Your task: Find every line in the material below that contains the string "plugins", matching case exactly, and copy each of those lines.

Provided data:
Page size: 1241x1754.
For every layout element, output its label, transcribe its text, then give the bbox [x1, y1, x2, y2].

...

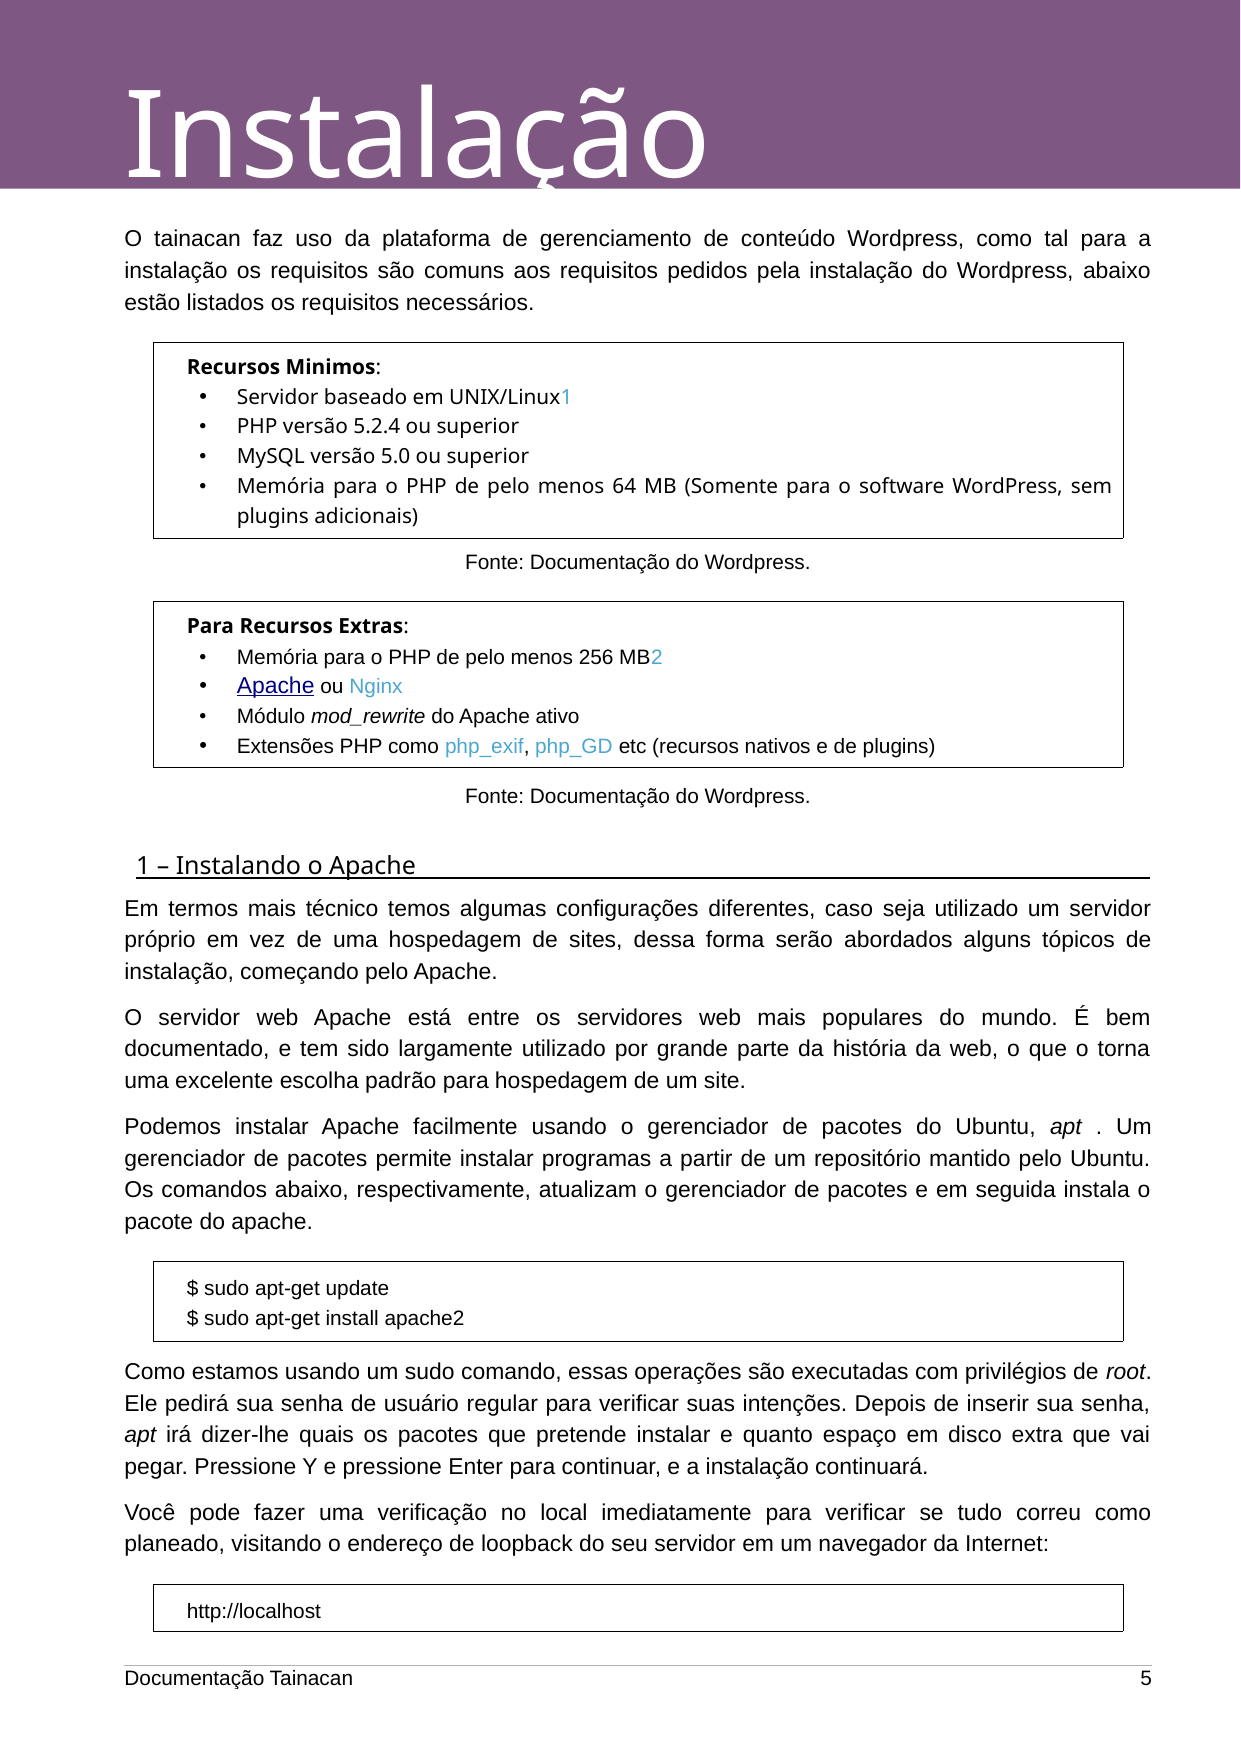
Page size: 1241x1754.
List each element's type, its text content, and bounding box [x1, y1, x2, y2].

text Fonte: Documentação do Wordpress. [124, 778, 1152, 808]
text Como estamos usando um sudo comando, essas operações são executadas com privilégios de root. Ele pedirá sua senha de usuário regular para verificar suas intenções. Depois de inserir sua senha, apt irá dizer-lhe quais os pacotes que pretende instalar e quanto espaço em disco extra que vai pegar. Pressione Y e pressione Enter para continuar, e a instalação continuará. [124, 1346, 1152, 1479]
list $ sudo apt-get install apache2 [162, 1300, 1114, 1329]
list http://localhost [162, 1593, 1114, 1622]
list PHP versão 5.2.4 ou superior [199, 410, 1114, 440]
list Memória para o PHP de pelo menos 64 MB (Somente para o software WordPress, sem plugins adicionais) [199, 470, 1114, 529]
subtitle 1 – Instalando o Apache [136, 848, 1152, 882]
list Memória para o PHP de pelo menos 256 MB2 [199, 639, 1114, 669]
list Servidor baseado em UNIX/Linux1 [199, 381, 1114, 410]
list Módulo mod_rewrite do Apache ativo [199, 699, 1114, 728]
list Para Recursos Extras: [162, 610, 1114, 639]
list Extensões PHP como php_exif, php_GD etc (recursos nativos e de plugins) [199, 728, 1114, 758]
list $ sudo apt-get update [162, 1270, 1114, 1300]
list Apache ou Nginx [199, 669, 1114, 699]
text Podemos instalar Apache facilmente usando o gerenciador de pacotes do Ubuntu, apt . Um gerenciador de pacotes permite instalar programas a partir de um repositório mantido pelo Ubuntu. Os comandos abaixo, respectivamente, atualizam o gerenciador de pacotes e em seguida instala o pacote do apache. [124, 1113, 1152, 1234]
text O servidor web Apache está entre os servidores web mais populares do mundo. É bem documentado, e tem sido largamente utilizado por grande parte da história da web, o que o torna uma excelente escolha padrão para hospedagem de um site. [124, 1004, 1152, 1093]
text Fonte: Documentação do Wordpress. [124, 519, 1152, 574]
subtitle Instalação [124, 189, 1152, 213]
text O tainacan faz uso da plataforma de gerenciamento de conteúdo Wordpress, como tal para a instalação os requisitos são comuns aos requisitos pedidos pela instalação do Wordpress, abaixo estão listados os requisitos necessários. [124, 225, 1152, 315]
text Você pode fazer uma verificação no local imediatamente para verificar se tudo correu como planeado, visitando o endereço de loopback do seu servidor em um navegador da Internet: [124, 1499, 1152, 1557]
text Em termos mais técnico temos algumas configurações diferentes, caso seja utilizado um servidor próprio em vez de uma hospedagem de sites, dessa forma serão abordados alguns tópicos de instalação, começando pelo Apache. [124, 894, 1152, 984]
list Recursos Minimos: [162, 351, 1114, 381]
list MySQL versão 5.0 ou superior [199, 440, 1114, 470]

---

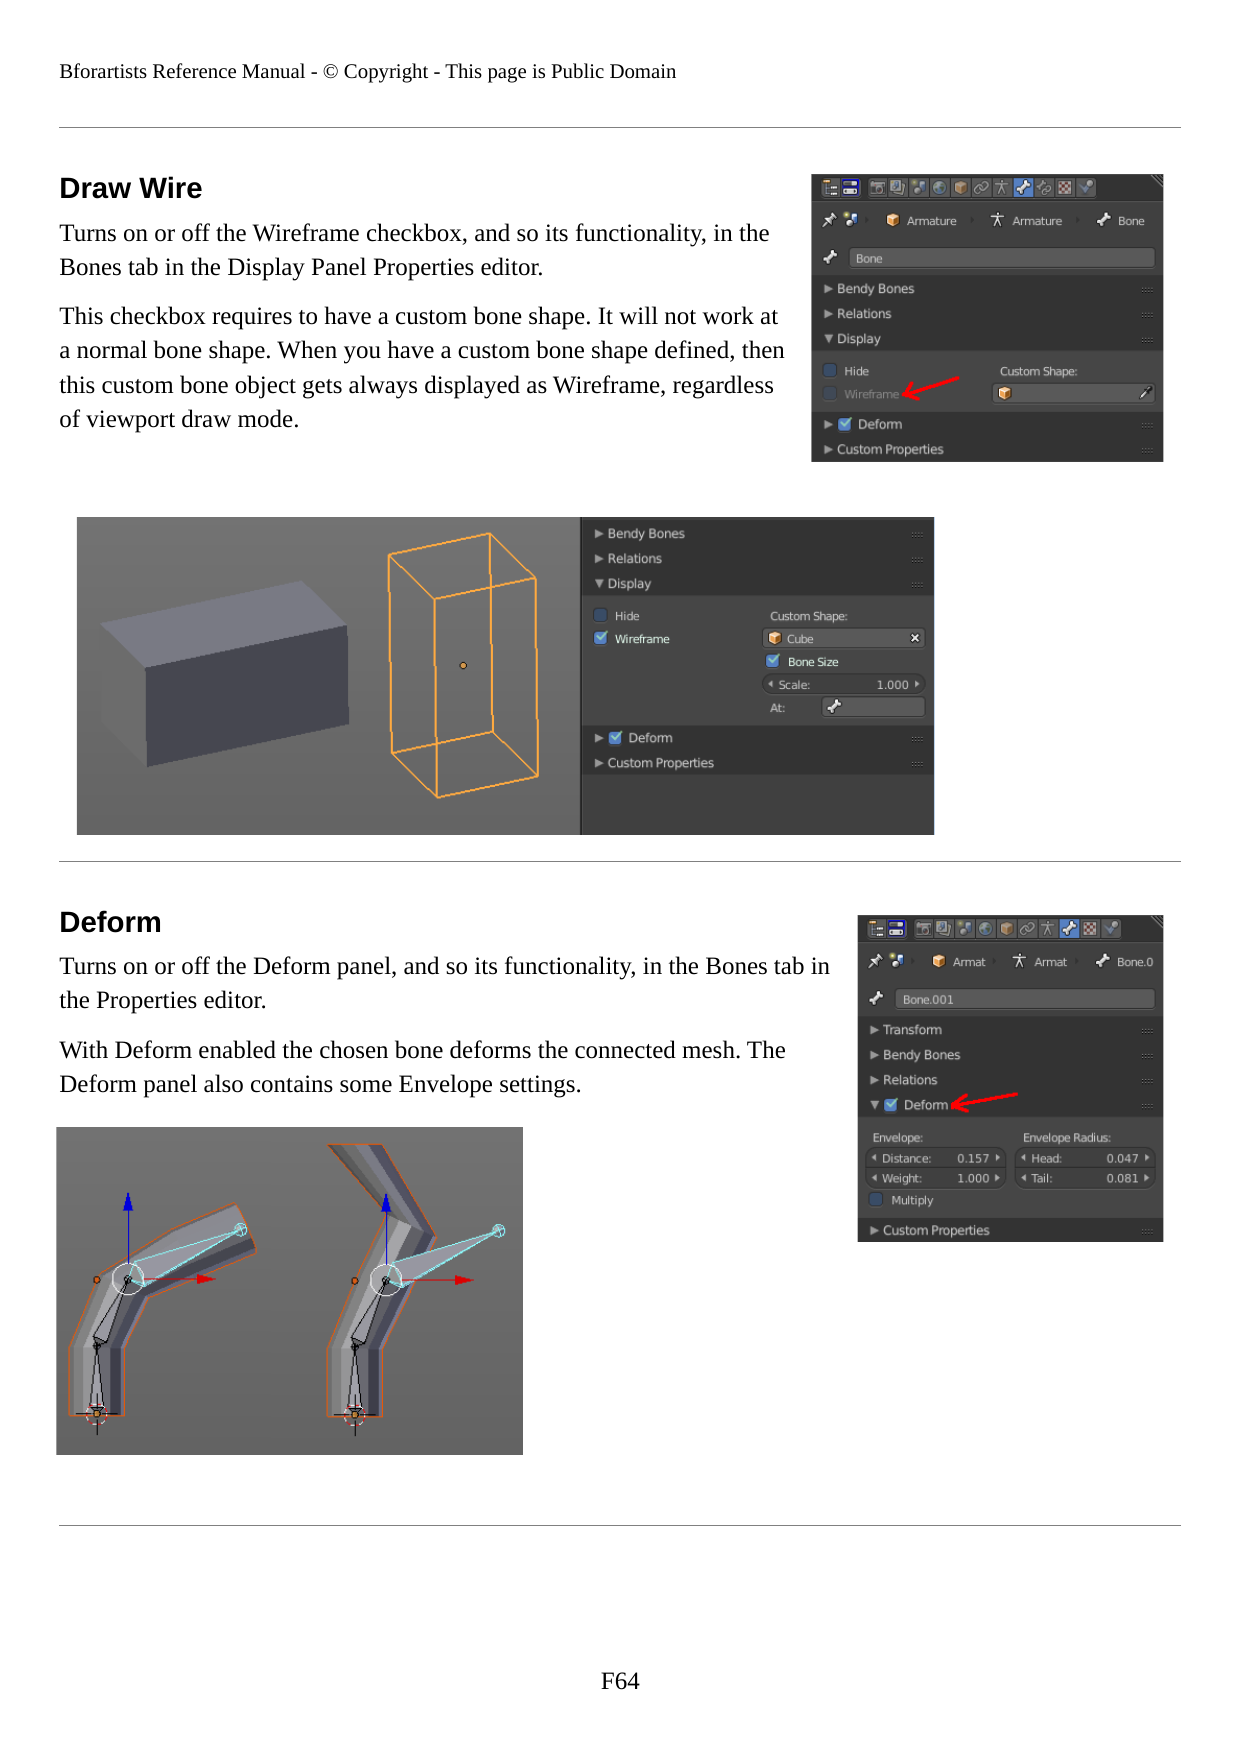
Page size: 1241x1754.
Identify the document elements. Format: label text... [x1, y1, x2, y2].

Solution to this exercise:
list Memória para o PHP de pelo menos 64 MB (Somente para o software WordPress, sem plugins adicionais) [199, 470, 1114, 529]
list Extensões PHP como php_exif, php_GD etc (recursos nativos e de plugins) [199, 728, 1114, 758]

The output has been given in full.